Der Aufstieg der Moai
Was dann kam, war ein (etwas vorhersehbares) Spiel des stammesinternen Wettstreits, bei dem die verschiedenen Stämme darum wetteiferten, immer größere Statuen zu Ehren ihrer Vorfahren zu bauen. Während des goldenen Zeitalters der Produktion (am Ende wurden über 1.000 Moai geschnitzt… der größte, unvollendete Moai im Steinbruch war 21 m lang!) begannen die natürlichen Ressourcen (nämlich Holz und Nahrung) auf der kleinen ~60 Quadratmeilen großen Insel zu schwinden.

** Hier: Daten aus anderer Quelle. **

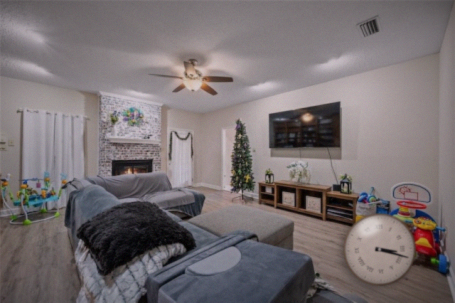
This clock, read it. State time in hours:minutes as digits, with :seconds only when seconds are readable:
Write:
3:18
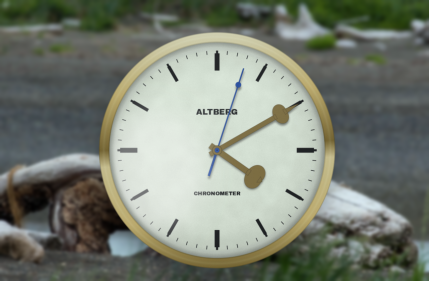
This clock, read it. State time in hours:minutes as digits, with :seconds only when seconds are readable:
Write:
4:10:03
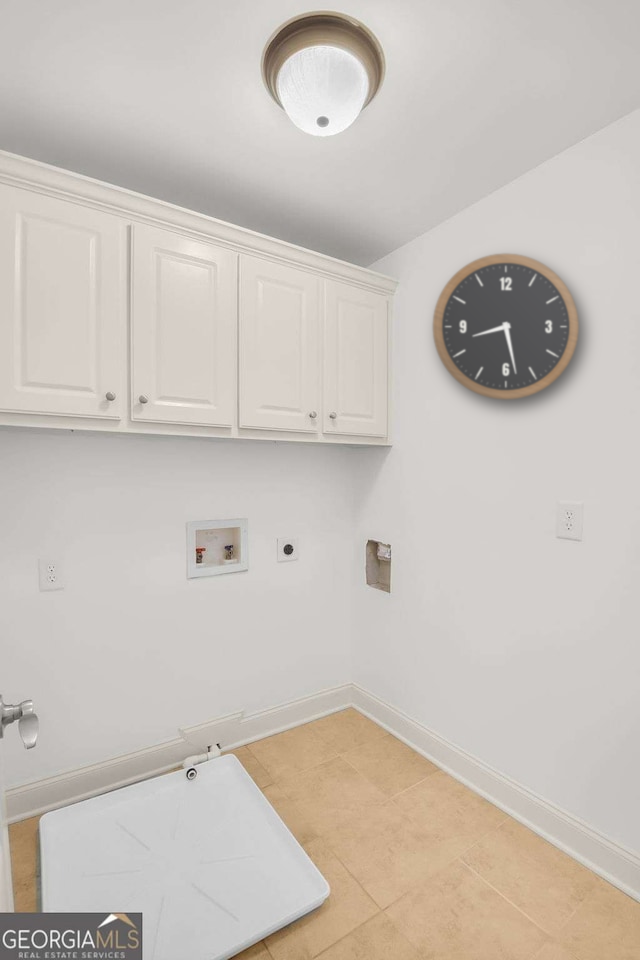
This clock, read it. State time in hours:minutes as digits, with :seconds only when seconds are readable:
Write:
8:28
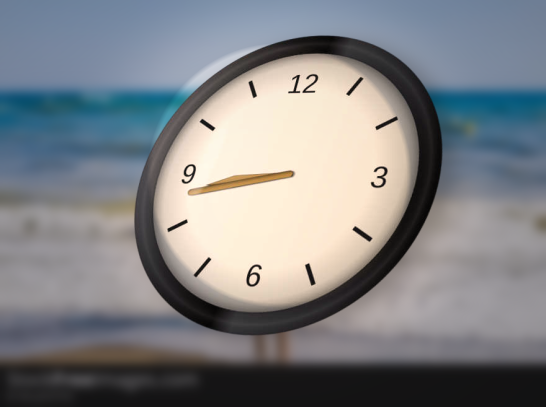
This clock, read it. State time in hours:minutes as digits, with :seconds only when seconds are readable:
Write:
8:43
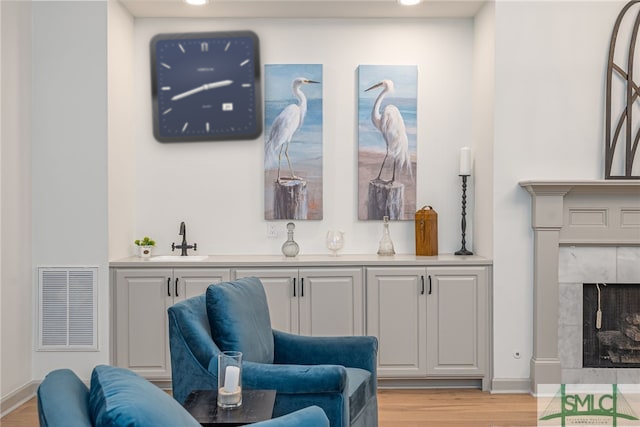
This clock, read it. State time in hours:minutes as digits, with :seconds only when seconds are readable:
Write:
2:42
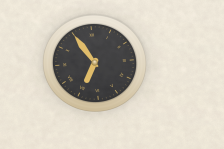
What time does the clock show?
6:55
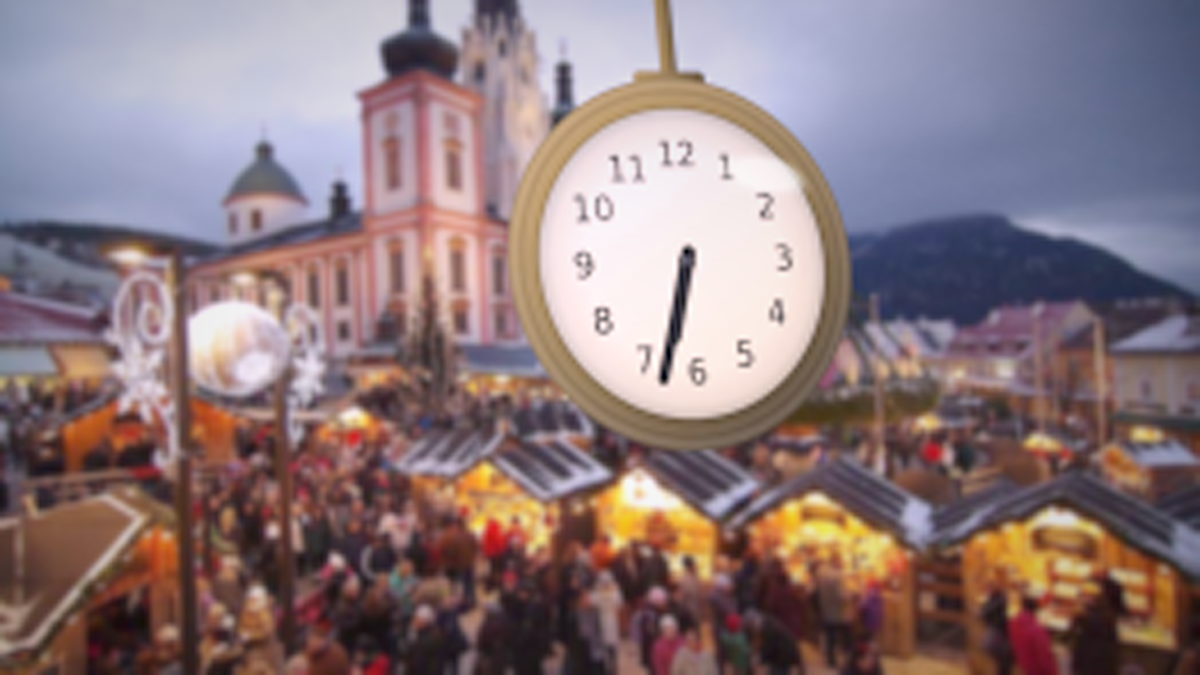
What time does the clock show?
6:33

Wie die physischen Unterschiede zwischen dem größten und dem letzten Moai zeigen, wurden irgendwann immer aufwendigere Statuen in Auftrag gegeben, um lebende Stammesführer zu ehren, die als „Langohren“ regierten (so genannt, weil diese Herrscherfamilien sich entschieden, ihre Ohrläppchen zu verlängern). Dies geschah wahrscheinlich aus zwei Hauptgründen:
- Die Stämme erreichten einen Punkt, an dem sie um Ressourcen konkurrieren mussten, und der Moai eines Stammes demonstrierte die Stärke seines Anführers und seine geballte Macht, um andere Stämme abzuwehren, die versuchten, die Ressourcen zu plündern
- Die Bevölkerung hatte ein unhaltbares Niveau erreicht (auf dem Höhepunkt schätzungsweise bis zu 15.000), und die herrschende Klasse brauchte eine Möglichkeit, die Massen oder die „Kurzohren“ (so genannt, weil sie ihre Ohrläppchen nicht wie die herrschende Klasse verlängerten) zu kontrollieren. Ich finde es interessant, darüber nachzudenken… das ist die wahre Antwort auf das „Geheimnis“ dieser Statuen. Das ist der Grund, warum die Situation so extrem wurde… die herrschende Klasse wollte, wie immer wieder in der Geschichte der Menschheit, ihre Macht behalten. Im Gegensatz zu anderen Zivilisationen hatten die „Massen“ der Osterinsel keine äußeren Feinde, gegen die sie Krieg führen konnten, keine organisierte Religion, in der sie indoktriniert werden konnten, zu wenige „Stammesjobs“, mit denen sie beschäftigt werden konnten (z. B. können auf einer so kleinen Insel nur so viele Menschen fischen, Landwirtschaft betreiben oder Wasser sammeln), kein neues Land, das sie erforschen und in das sie expandieren konnten… Wenn man dies bedenkt, beginnt man, die größten und besten Moai in einem neuen Licht zu sehen – wie die Pyramiden sind sie das Ergebnis von unterdrückerischer, massenhafter Sklavenarbeit und haben unzählige Menschenleben gekostet. Sie in diesem Licht zu betrachten, ist ernüchternd und unglaublich traurig.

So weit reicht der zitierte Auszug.